You had come with a gift. It was not like any other gift, and there was no one else who could offer it to the world. It was not that you were special, as this word is normally understood; no, you were anonymous, and each person ever born had brought some particular gift, however much they may not have remembered what it was. This gift was not an object, at least not in the usual sense. It was an aboriginal totem on the move, a baroque feat of geometry, the fixation of one of the sub-powers of the zodiac, a kneeling of the wind before the wind, a monstrous prodigy of disinformation, the opening of a clean, well-lighted space, an offering from a child of the gods to the beyond; it was, in short, an individuated Uroboros, whose tale, from the first of days, was hidden in its mouth.
How strange that it took the form of a not-yet-spoken story. Already close to perfect, it went in search of a new audience. Such a gift could not be separated from your nature. It simply was, a matter of fact, beyond argument, and also was why you were here. There was a task to perform for which no one else was suitable. You should find some way to make a living, yes, but there were other, more complex obligations.
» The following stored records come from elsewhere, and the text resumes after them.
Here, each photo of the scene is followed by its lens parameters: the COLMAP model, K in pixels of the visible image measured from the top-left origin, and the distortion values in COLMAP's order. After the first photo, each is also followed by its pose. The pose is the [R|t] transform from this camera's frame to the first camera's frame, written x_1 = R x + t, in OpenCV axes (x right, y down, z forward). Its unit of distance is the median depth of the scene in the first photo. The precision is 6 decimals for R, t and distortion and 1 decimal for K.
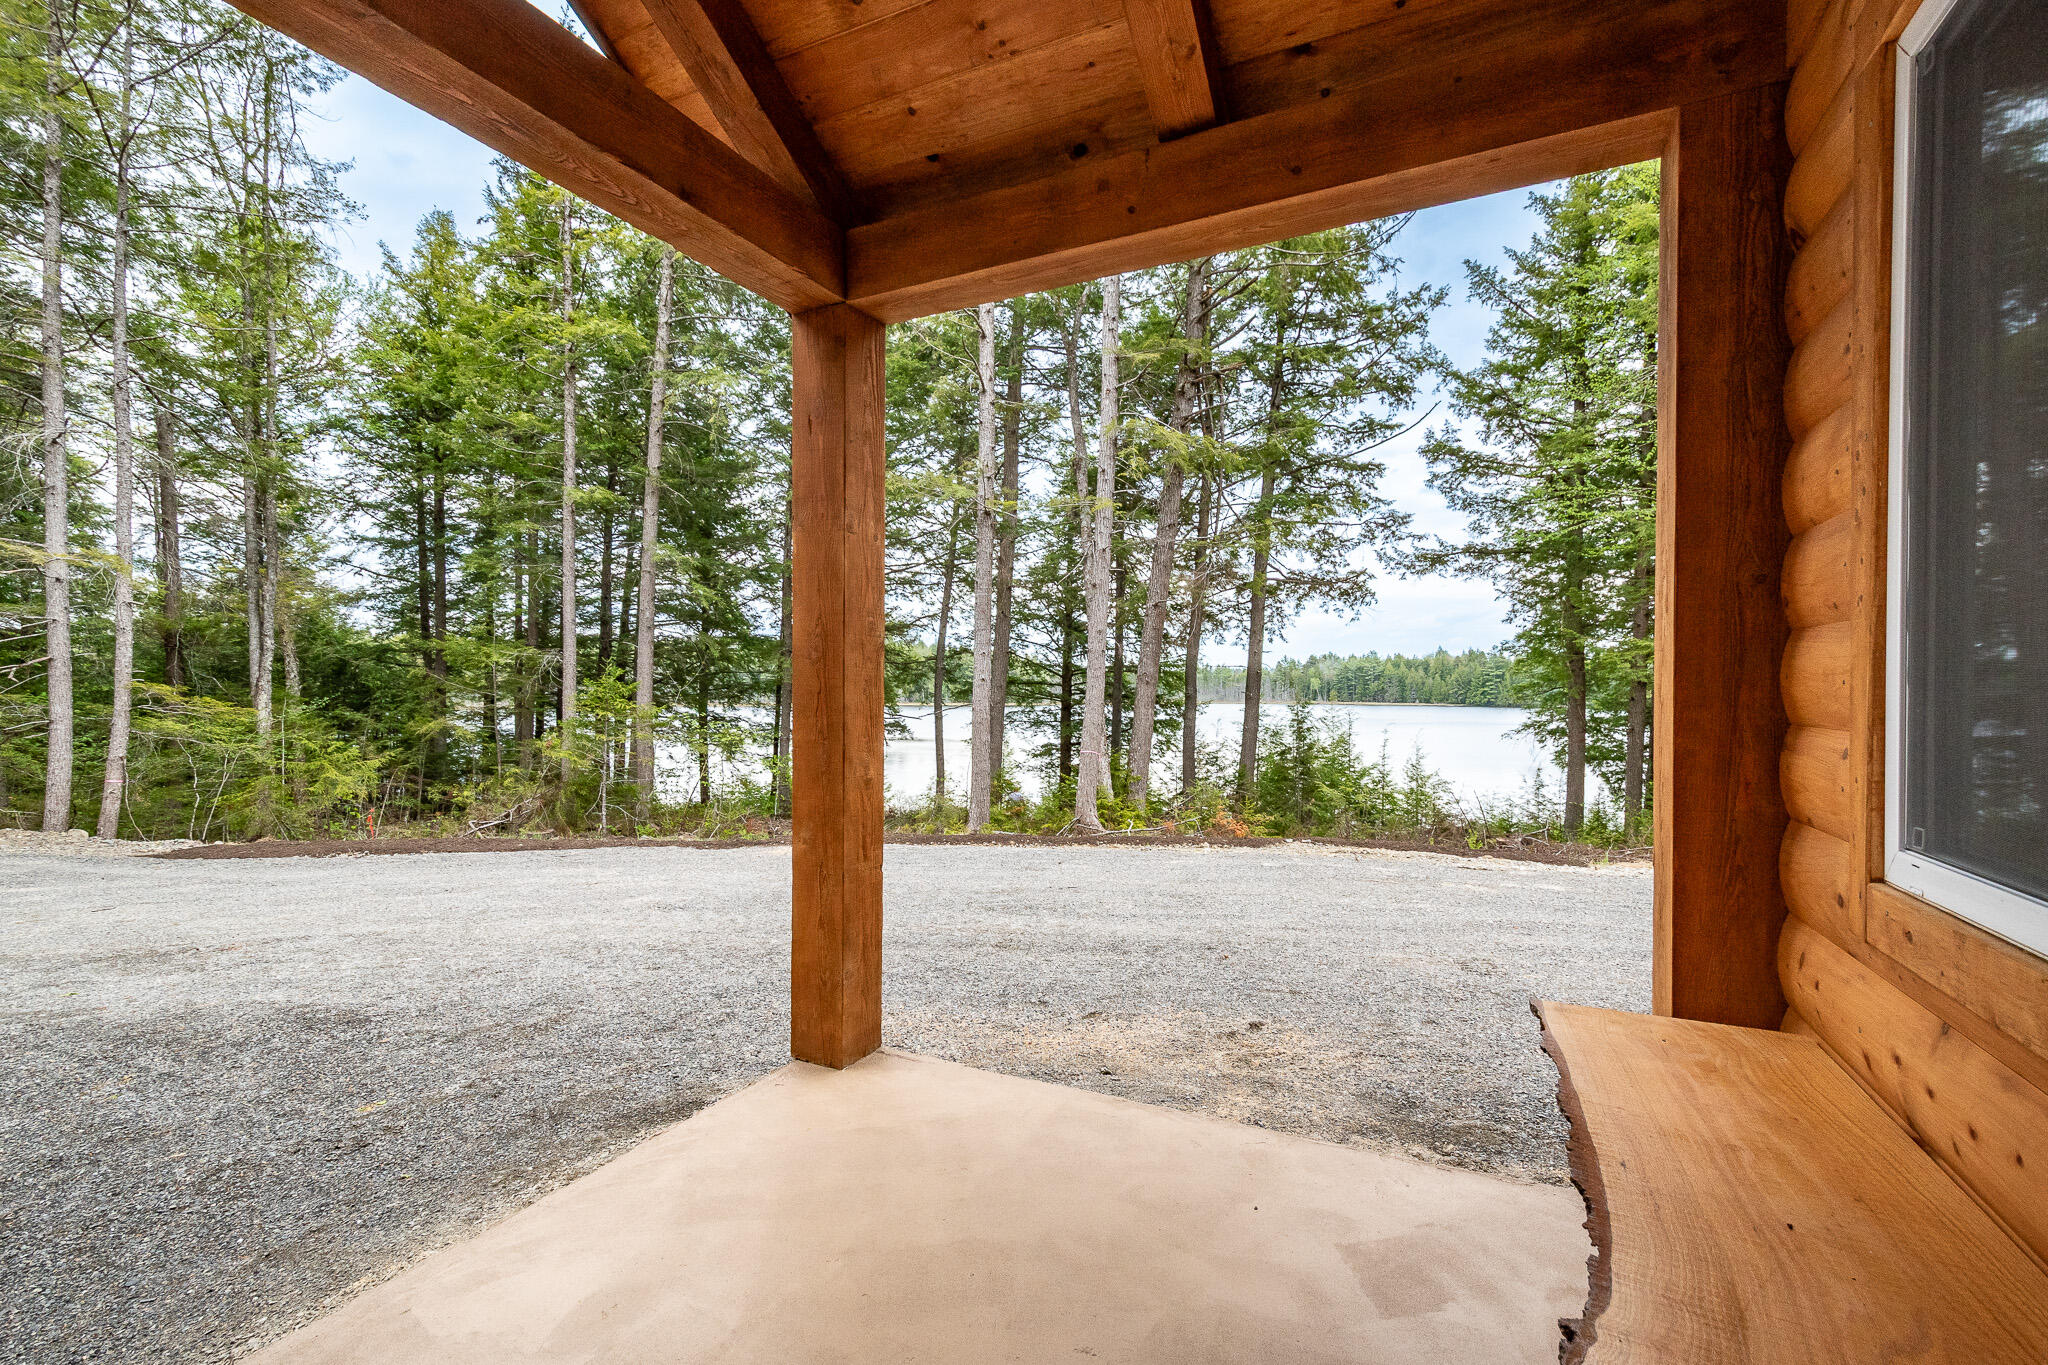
lens RADIAL K [[921.4, 0, 1028.9], [0, 921.4, 691.1], [0, 0, 1]] dist [0.025235, -0.011623]
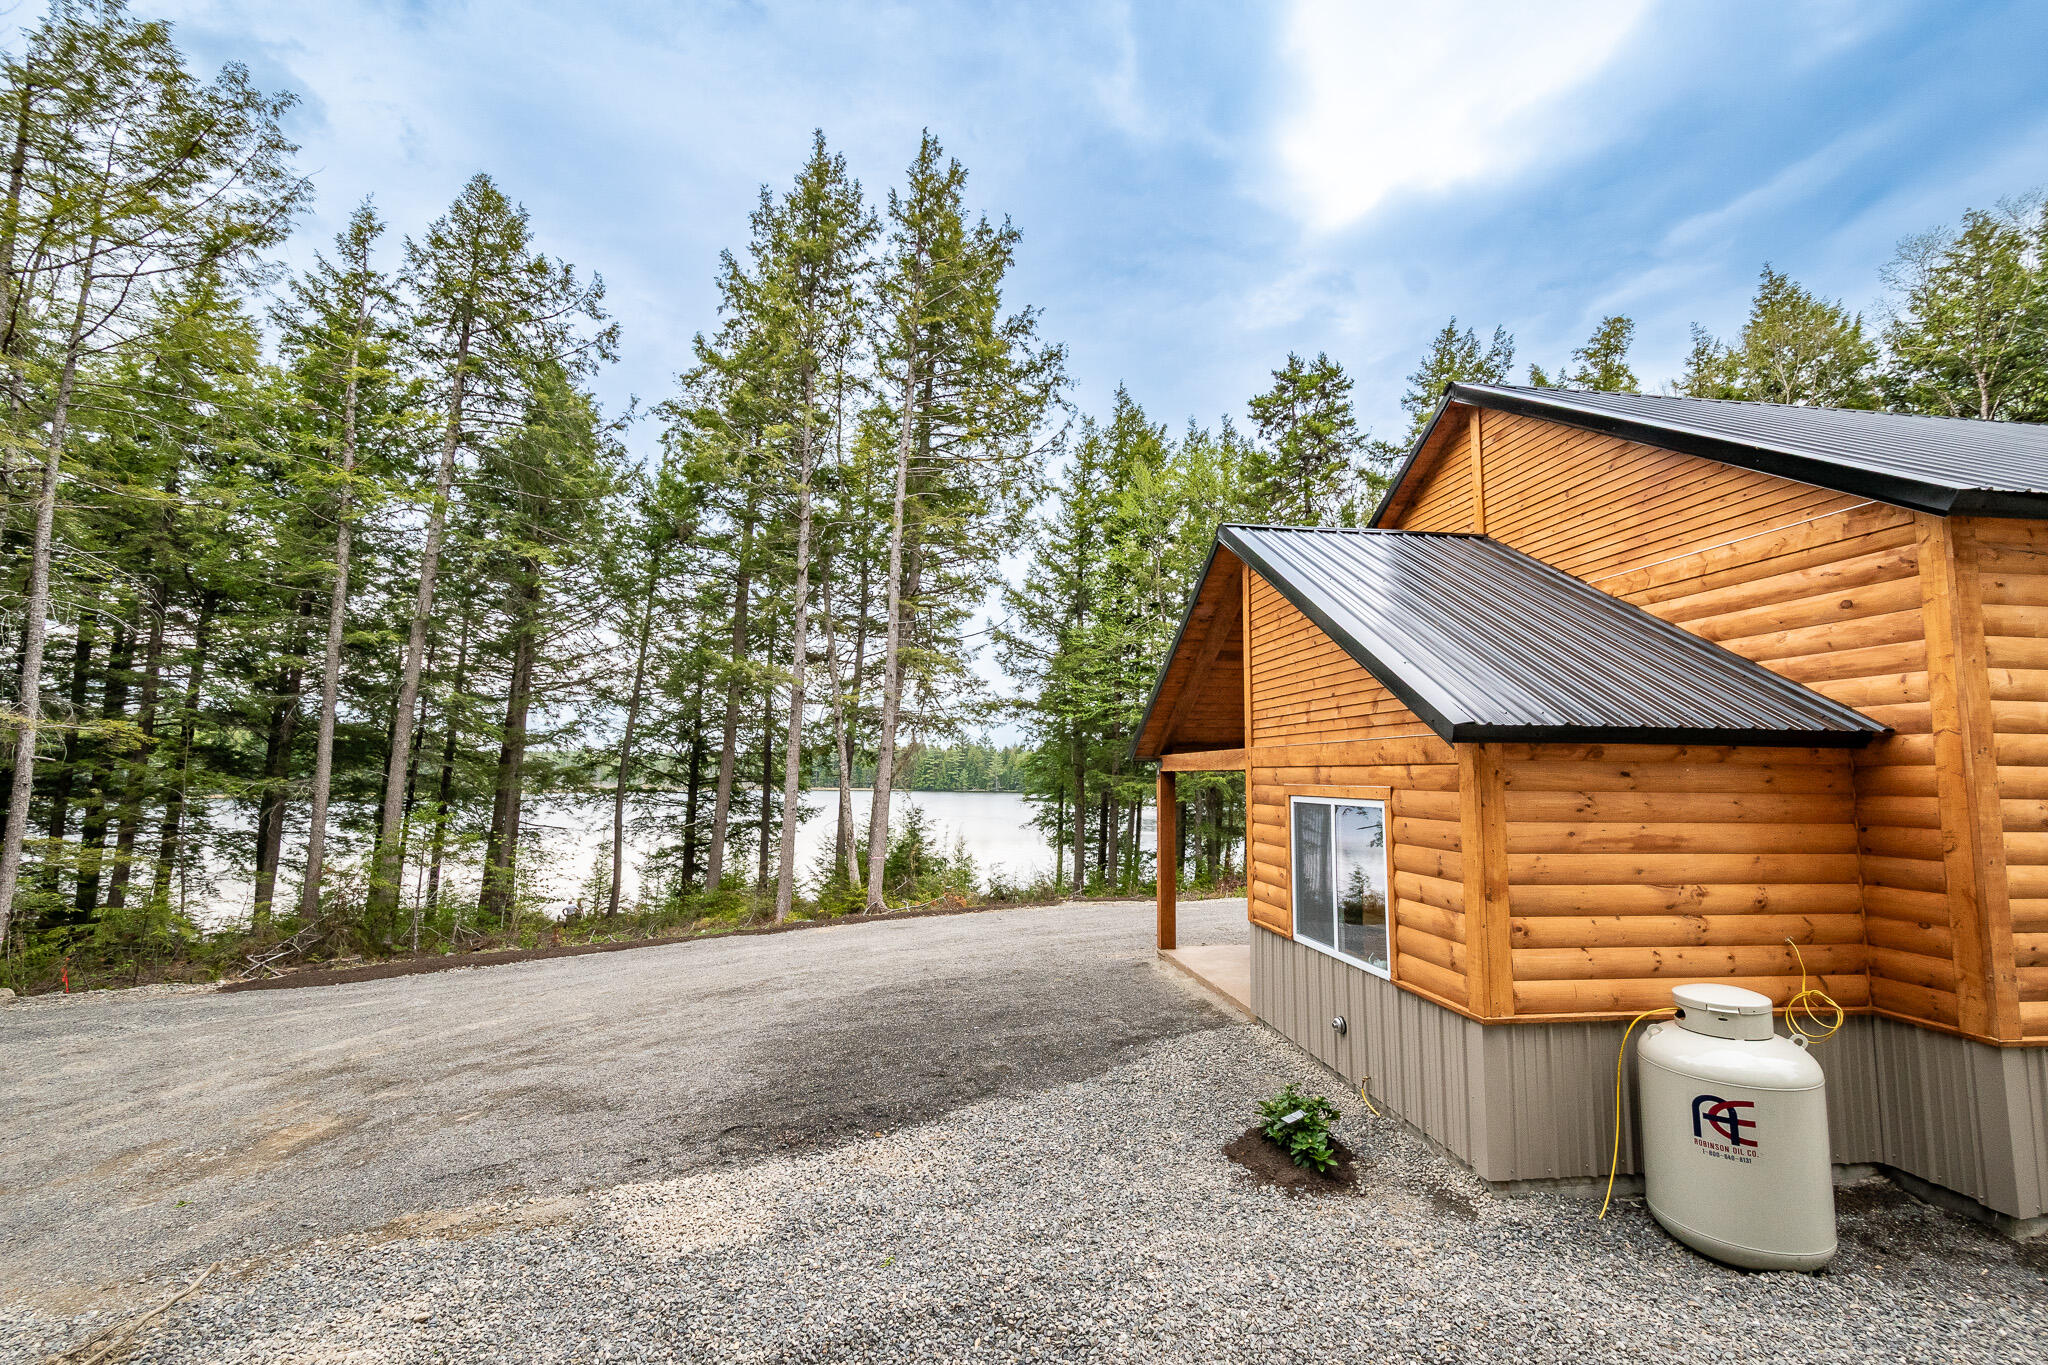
lens RADIAL K [[892.9, 0, 1033.3], [0, 892.9, 689.7], [0, 0, 1]] dist [0.040217, -0.000022]
pose [[0.830889, 0.056020, 0.553611, -0.293978], [-0.004171, 0.995518, -0.094476, -0.038030], [-0.556423, 0.076190, 0.827399, -0.204270]]
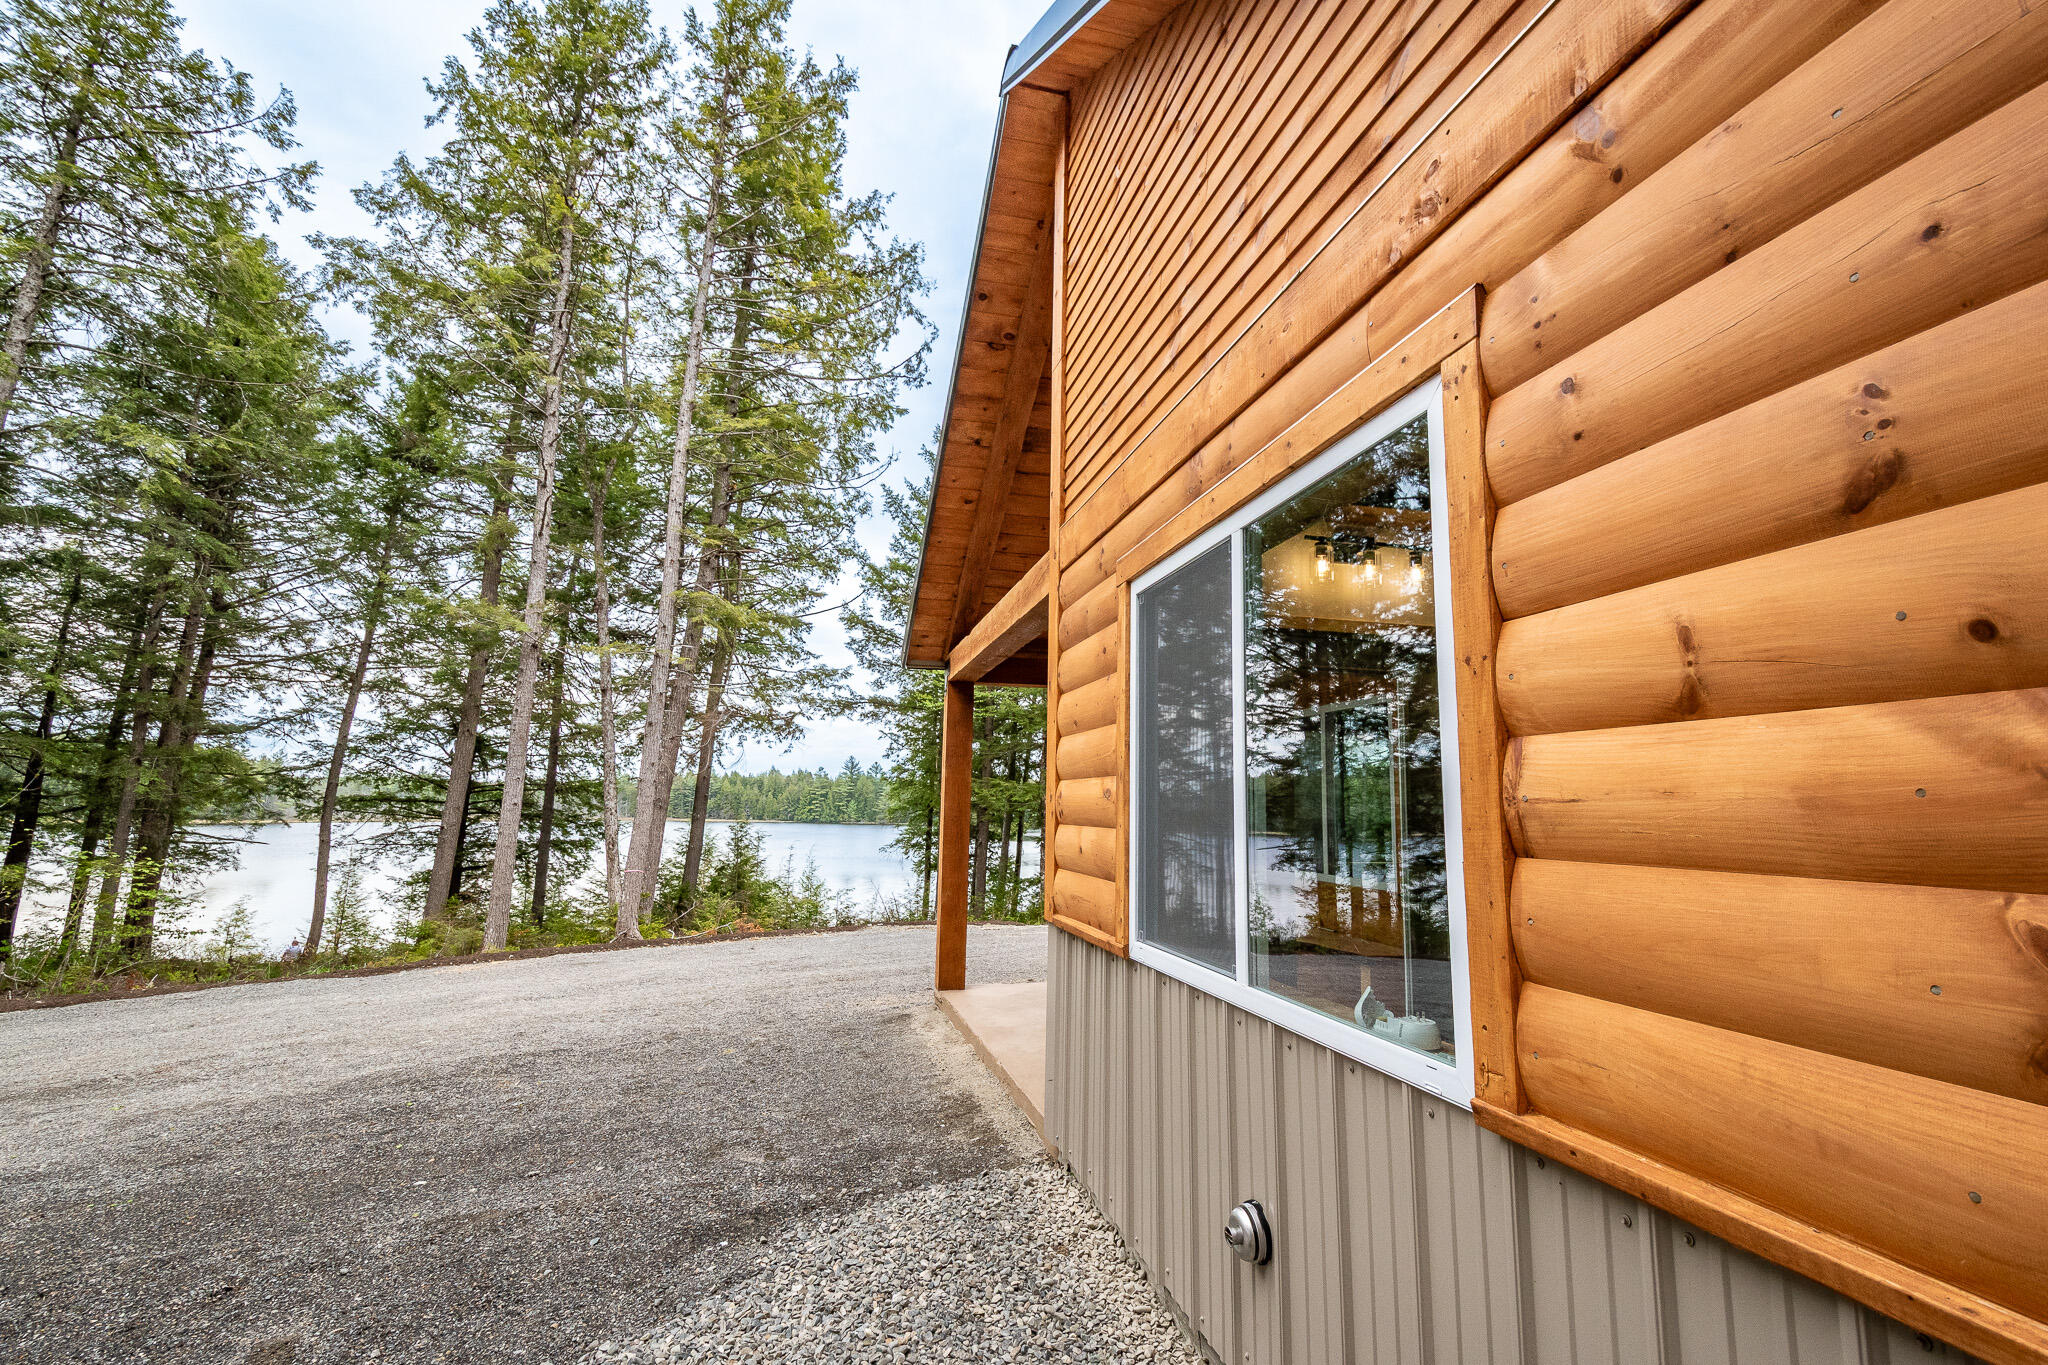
lens RADIAL K [[921.4, 0, 1028.9], [0, 921.4, 691.1], [0, 0, 1]] dist [0.025235, -0.011623]
pose [[0.768945, 0.090523, 0.632873, -0.156480], [-0.011091, 0.991665, -0.128367, -0.006240], [-0.639218, 0.091688, 0.763540, -0.096519]]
There was a task to perform for which no one else was suitable, or perhaps, for which no one else had been dumb enough to volunteer. Each year, the path back to the instructions in the seed would grow more and more circuitous. Not many of your goals would be achieved. That, too, is something that you would earlier have known. For obscure reasons, like the other 6 ½ billion people on the planet, you had picked this time and place. Leaps of imagination would be waiting to transport you, if and when they chose. This was not at all convenient. You could hear the ticking on an inner clock. This had led you to regard your more personal objectives as irrelevant, to the extent that you had the sanity to judge. It would have been so much easier not to care at all, not to sense the growing disturbance in your bones. There were many modern devices to which you could have turned.
To not have to see with your eyes: what a joy! To not have to hear with your ears: what a joy! You were broken, perhaps. There was some sort of a screw loose, or an extra piece or a piece that did not fit. Once, the spirits had collaborated in taking you apart. They had shown great skill. They were much less certain about putting you together. Was your vision accurate or was it not? That would be for good swimmers to say.
In the end, what luck was yours. What an influx from the dark side of the sun, where you had once, so pleasantly, had sex. You no longer had to depend upon your own imagination; there was no way to determine whose imagination it was. You could hear the ticking of an inner clock; the dead, with their long shadows, laughing; the Earth cracking along its geometric seams; the birds weeping; the plants of the Amazon shriveling up; the cities buzzing like white nuclear reactors; the gods getting drunk; the hedge fund managers jumping out of windows; the chiming of the eight-dimensional vimanas in the clouds; the zombies gnashing; the snails roaring; the oceans whispering as they plotted their long-delayed return. It would be useful to be able to figure out how to diagram a sentence. Some help would be offered, but not, of course, in a form that you were ready to accept.